:: What needs to be done ::
Please extract every line in the entries that contains the string "Oscart".

:: Recorded data ::
━━━━
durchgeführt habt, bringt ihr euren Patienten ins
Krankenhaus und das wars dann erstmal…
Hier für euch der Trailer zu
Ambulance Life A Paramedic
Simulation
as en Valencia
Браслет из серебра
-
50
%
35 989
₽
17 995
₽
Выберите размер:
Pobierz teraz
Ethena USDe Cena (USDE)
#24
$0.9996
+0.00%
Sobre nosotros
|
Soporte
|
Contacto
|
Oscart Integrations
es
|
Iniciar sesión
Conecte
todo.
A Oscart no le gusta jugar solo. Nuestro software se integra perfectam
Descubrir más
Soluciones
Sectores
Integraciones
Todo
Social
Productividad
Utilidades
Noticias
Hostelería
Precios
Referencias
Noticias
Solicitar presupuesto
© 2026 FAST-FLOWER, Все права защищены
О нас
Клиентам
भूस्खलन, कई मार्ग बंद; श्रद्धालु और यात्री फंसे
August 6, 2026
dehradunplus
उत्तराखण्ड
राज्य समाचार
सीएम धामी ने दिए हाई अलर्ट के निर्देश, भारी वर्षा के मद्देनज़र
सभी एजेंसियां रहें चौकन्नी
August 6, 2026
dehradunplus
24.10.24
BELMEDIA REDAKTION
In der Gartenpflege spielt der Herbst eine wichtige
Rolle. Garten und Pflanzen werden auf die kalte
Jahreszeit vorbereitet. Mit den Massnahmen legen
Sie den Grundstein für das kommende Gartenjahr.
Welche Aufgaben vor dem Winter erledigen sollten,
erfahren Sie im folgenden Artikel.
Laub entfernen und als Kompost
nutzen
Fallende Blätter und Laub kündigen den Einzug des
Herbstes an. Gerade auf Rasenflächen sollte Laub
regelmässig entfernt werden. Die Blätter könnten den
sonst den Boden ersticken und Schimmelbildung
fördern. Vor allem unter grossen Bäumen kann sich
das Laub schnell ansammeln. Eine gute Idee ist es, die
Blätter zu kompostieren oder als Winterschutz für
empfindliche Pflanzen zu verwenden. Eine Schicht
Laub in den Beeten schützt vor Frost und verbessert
━━━━
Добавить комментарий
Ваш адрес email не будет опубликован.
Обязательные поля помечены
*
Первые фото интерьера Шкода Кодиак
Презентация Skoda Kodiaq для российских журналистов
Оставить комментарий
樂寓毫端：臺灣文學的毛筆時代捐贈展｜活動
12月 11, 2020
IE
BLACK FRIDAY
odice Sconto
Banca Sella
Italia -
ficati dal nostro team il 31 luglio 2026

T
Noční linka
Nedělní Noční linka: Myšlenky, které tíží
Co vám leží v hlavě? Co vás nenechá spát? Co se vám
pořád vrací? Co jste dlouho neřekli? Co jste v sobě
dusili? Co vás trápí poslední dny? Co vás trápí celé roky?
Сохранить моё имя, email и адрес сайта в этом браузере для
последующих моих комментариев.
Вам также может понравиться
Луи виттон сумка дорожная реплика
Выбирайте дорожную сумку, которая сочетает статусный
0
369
━━━━
:: Result of this exercise ::
Oscart Integrations
A Oscart no le gusta jugar solo. Nuestro software se integra perfectam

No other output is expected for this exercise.